A thin SDK reinforces this by exposing platform capabilities such as session persistence, streaming, and tool access — allowing teams to build complex reasoning systems without managing infrastructure or depending on platform internals. This balance between simplicity and capability is what makes BYOP both scalable and usable across diverse AI workloads.

When managing multi-turn conversations in a multi-tenant AI system, what made preserving session context while enforcing strict isolation difficult?

Preserving conversational context while enforcing strict tenant isolation introduced both security and scalability challenges. In a multi-tenant AI system, even a single cross-tenant data leak is unacceptable — making isolation a first-class requirement, not an afterthought.

Isolation is enforced by embedding tenant and session identifiers directly into storage keys, ensuring every read and write operation validates tenant boundaries and eliminating the possibility of cross-tenant access. To manage memory pressure from full conversation history, a 24-hour TTL policy preserves relevant context while automatically evicting stale data.

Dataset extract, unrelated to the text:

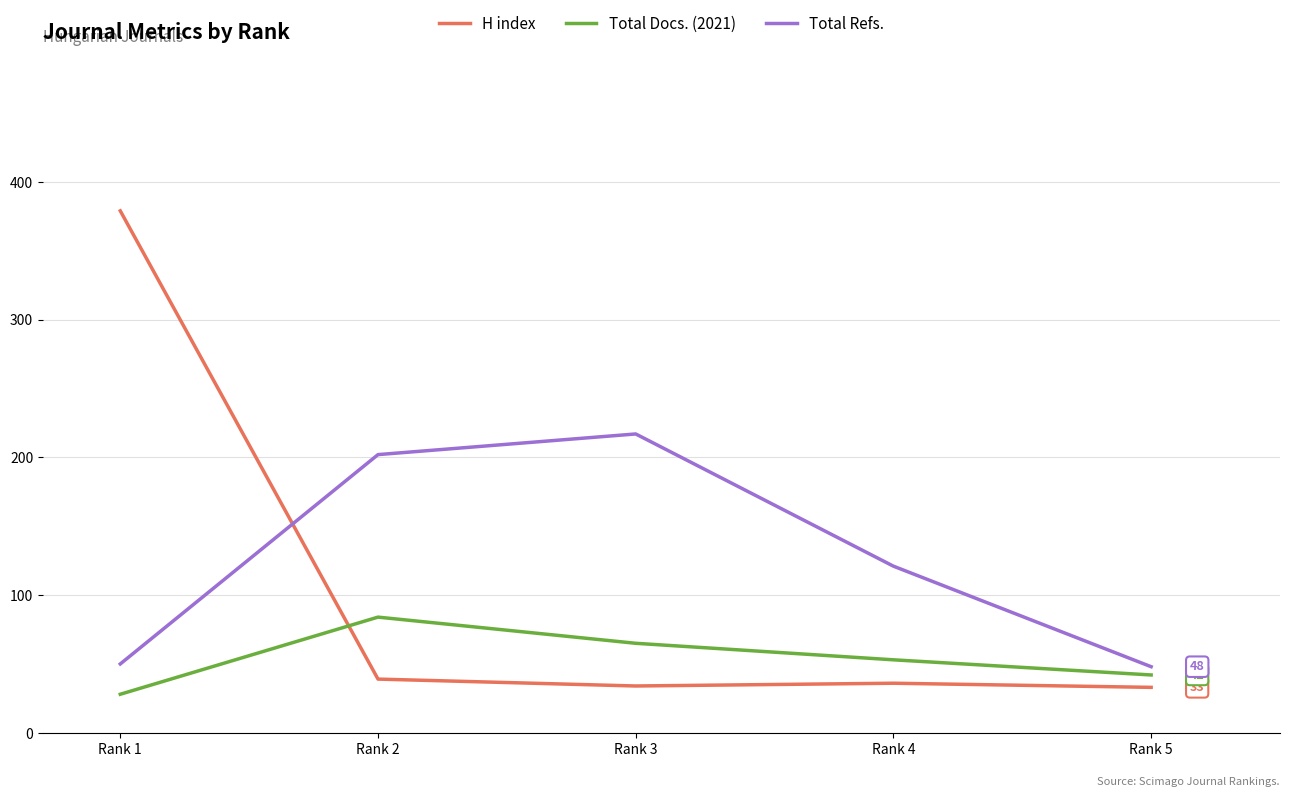

Which series has the largest range (max minus min)?

H index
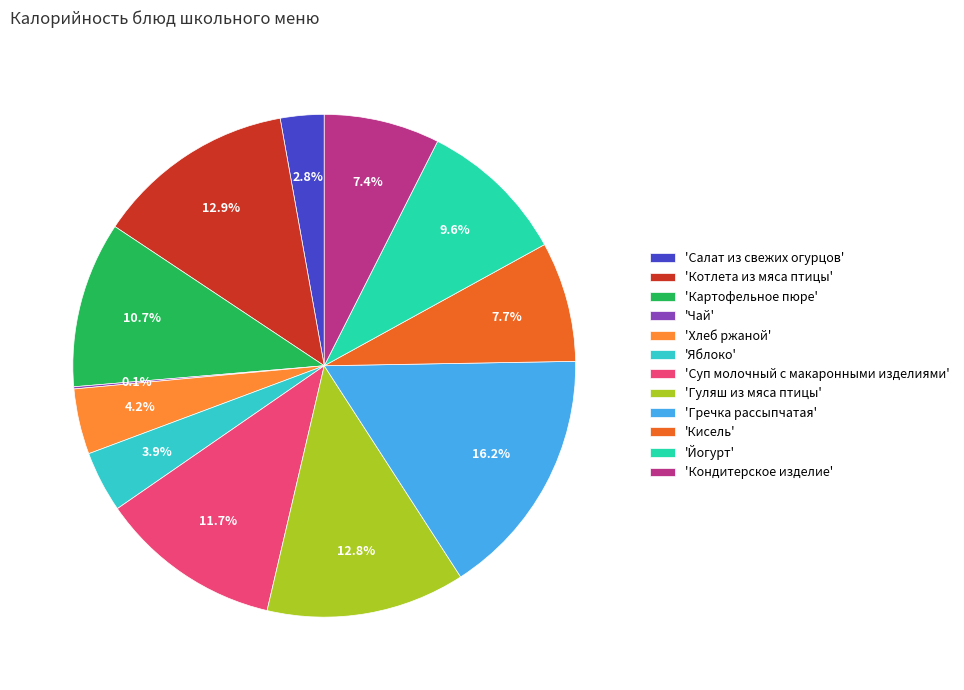

Which category has the biggest portion of the pie?

'Гречка рассыпчатая'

Thread-safe access patterns prevent race conditions when multiple requests interact with shared storage. Where session storage becomes unavailable, graceful degradation keeps the system operating rather than failing entirely — ensuring session management remains secure, reliable, and scalable under multi-tenant workloads.

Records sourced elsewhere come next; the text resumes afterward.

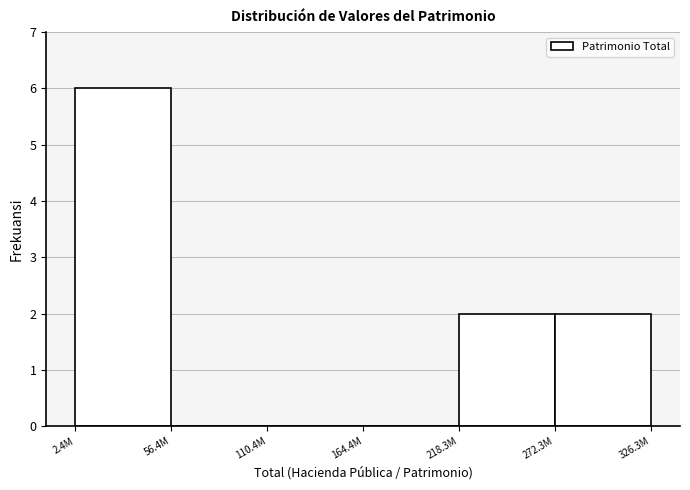

Reading left to right, extract all data points from this chart.

2.4M=6	56.4M=0	110.4M=0	164.4M=0	218.3M=2	326.3M=2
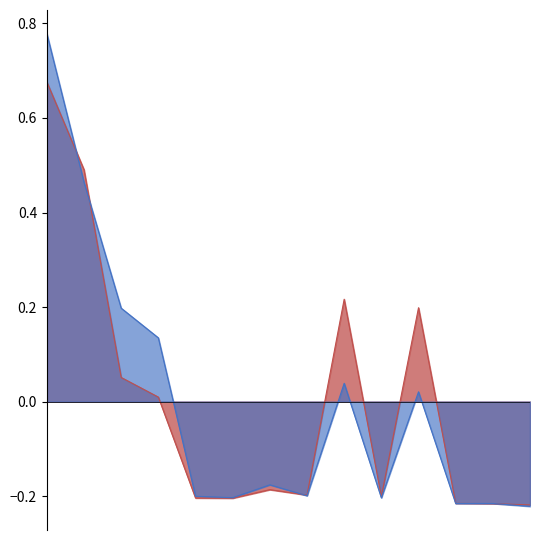

How many positive values does the Ostvareno tekuca series have?

6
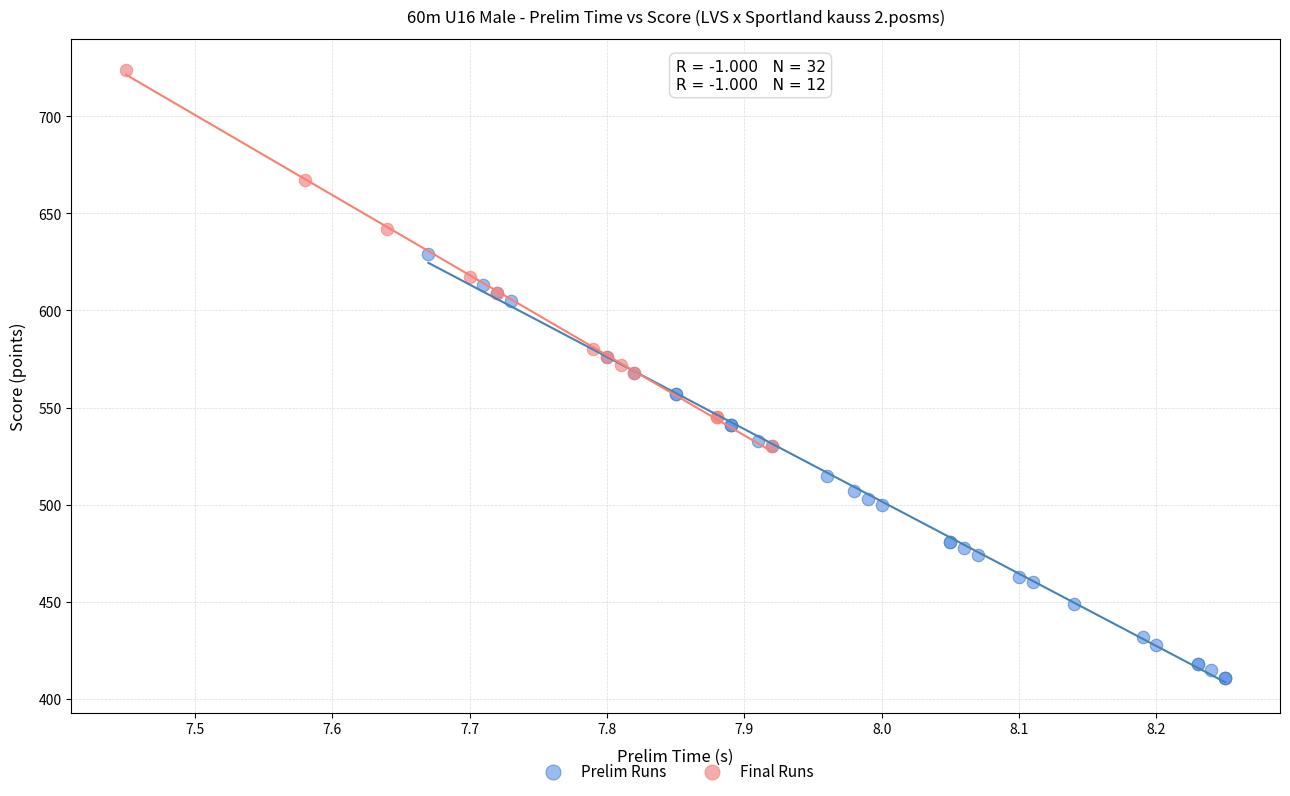

Which series reaches the minimum Y coordinate?

Prelim Runs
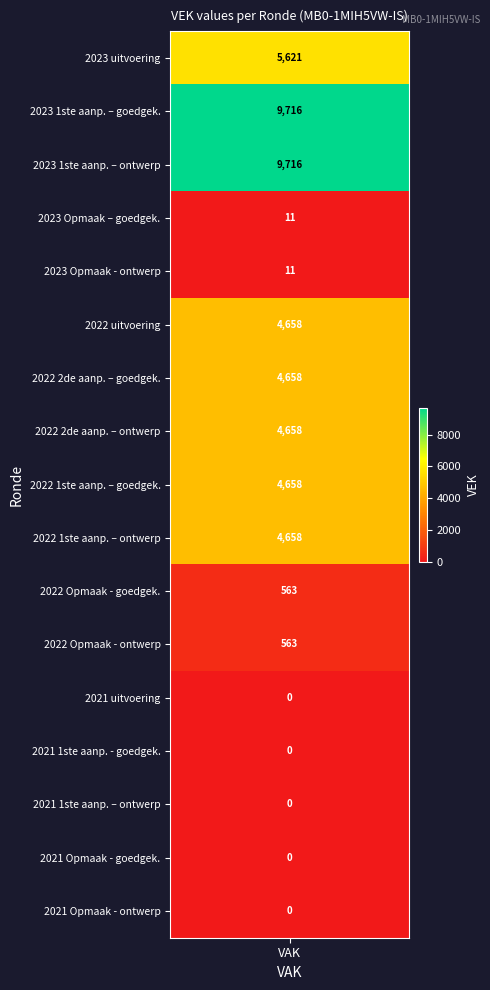

What is the sum of the values at 13 and 6?

4658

As the BYOP AI agent platform scaled in production, what pressures made observability, cost attribution, and performance tuning harder across independently deployed agents?

In production, BYOP handles over 7,000 active sessions and 14,000–15,000 requests per day with platform overhead as low as 5 milliseconds per request. At this scale, observability and cost attribution become significantly more complex — a single request can traverse multiple systems, including platform services, external tools, and LLM integrations.

We addressed this by propagating a consistent session identifier across all services, enabling distributed tracing and full lifecycle visibility. For cost attribution, detailed events tagged with tenant and organization identifiers ensure accurate cost tracking across each agent and workload on shared infrastructure.

Performance tuning is further complicated by variability across agents — some execute simple flows, while others perform multi-step reasoning with multiple LLM calls. Auto-scaling and continuous monitoring dynamically adjust resource allocation to handle this range, keeping BYOP observable, cost-efficient, and performant across diverse AI workloads.